Afghanistan is not just one of the poorest countries in the world, it has some of the very worst human development indicators, comparable to Sierra Leone and Angola. Its development has been tied closely to conflict for decades and it only signed the Millennium Declaration in 2004.

Since then, its situation has worsened. Millions of people have flooded into the capital Kabul, either to escape conflict or increasingly to find work or food. The city, with an estimated five million people, is believed to be the fastest-growing capital in the world and new, illegal shanty towns creep up and over the hillsides every year. More than 75% of the whole of the urban Afghan population live without water, electricity or secure ownership. In Kabul, the figure is almost certainly higher.

Government statistics, which are sparse and unreliable, are shocking: in rural areas, it is estimated that 80% of all Afghans are drinking contaminated water. A similar proportion of hospital patients in Kabul suffer from diseases caused by polluted air or water. The burgeoning city generates nearly 2,000 tonnes of solid waste a day but only has the capacity to handle 400 tonnes.

It is one of the only capital cities in the world without a sewage system and last year a survey found that it had only 35 public toilets. The authorities say only one in 10 or 20 households have access to clean water via the city water system, with everyone else sharing communal water pumps.

In rural areas, where people rely on timber for fuel, the forests are disappearing. This, says a spokesman for the environmental protection agency, "is an ecological disaster. With the loss of forests and vegetation, and excessive grazing, soils are being exposed to serious erosion from wind and rain. Land productivity is declining, driving people from rural to urban areas in search of food and employment."

Like many other developing countries, Afghanistan has strong environmental laws but no money to implement them. An EU review of MDG 7 statements from more than 60 countries earlier this year shows that monitoring and reporting, for the most part, have not been undertaken systematically.

The result is that the cycle of poverty, ill health and environmental destruction continues worldwide, say observers.

Although the world is ahead of schedule in meeting the MDG 2015 target on drinking water, in 2008 some 13% of the world's population, or 884m people, still depended on unimproved water, sharing it with animals from lakes, rivers and dams.

On sanitation the situation is desperate. "If current rates of progress go on, MDG 7 target will take more than 200 years to be achieved in sub-Saharan Africa and countries like Afghanistan. Globally, 4,000 children die from diarrhoea a day and in Africa it is now the biggest killer of children under five. Even if the MDG 7 sanitation target were achieved, more than 1.7 billion people would still be without sanitation," says a spokesman from campaign group WaterAid.
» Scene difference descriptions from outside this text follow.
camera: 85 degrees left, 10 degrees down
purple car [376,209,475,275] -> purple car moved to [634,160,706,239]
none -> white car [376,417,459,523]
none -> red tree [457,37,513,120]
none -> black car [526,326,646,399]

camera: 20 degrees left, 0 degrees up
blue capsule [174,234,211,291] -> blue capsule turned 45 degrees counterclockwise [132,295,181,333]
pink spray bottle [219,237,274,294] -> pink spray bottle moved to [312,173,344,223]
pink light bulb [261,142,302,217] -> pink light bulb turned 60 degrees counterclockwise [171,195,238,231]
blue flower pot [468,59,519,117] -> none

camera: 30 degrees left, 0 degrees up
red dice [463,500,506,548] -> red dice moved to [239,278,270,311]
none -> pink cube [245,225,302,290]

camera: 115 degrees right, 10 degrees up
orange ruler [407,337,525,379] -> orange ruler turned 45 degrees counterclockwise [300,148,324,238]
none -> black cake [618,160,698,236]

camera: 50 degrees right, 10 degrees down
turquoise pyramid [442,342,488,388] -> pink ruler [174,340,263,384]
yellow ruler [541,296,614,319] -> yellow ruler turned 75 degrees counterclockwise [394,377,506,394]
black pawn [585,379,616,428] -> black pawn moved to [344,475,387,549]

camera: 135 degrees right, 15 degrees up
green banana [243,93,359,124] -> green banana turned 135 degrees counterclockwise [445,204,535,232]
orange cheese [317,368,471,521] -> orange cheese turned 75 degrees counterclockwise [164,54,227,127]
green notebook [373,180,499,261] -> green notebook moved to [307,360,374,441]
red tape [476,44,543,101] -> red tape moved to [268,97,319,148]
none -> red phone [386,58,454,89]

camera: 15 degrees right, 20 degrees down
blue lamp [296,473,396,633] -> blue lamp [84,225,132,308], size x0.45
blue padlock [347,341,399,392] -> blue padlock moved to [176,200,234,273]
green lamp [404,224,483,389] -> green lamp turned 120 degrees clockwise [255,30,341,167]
Progress on the environmental targets has been the slowest of all MDGs. Worldwide, forest deforestation and fish-stock depletion rates are higher now than they were in 2000. The target to reduce the rate of biodiversity loss has been missed by all 192 countries who have signed up. Climate change emissions in developing countries are soaring and rose overall nearly 30% between 1990 and 2005.

Bright spots include slums. In 1990, UN Habitat could report that 46% of urban populations in developing countries lived in slums, a fall of more than 10% thanks to rapid industrial growth in China and India. Equally, while millions of acres of forest continued to be lost in Latin America and south -east Asia, the rate of replanting worldwide increased dramatically in the last decade.

Worryingly, the pressure on biodiversity - the wealth of nature that is the base of all economies - is increasing. No country has reported progress since 1990, and the need to produce more food and materials for a rapidly increasing global population is threatening most developing countries' habitats.

Most indicators are negative. No government claims success. Some 17,000 plant and animal species are threatened now with extinction. The world's fisheries are not satisfactory - more than half are fully exploited and 28% are overexploited, says a UN report.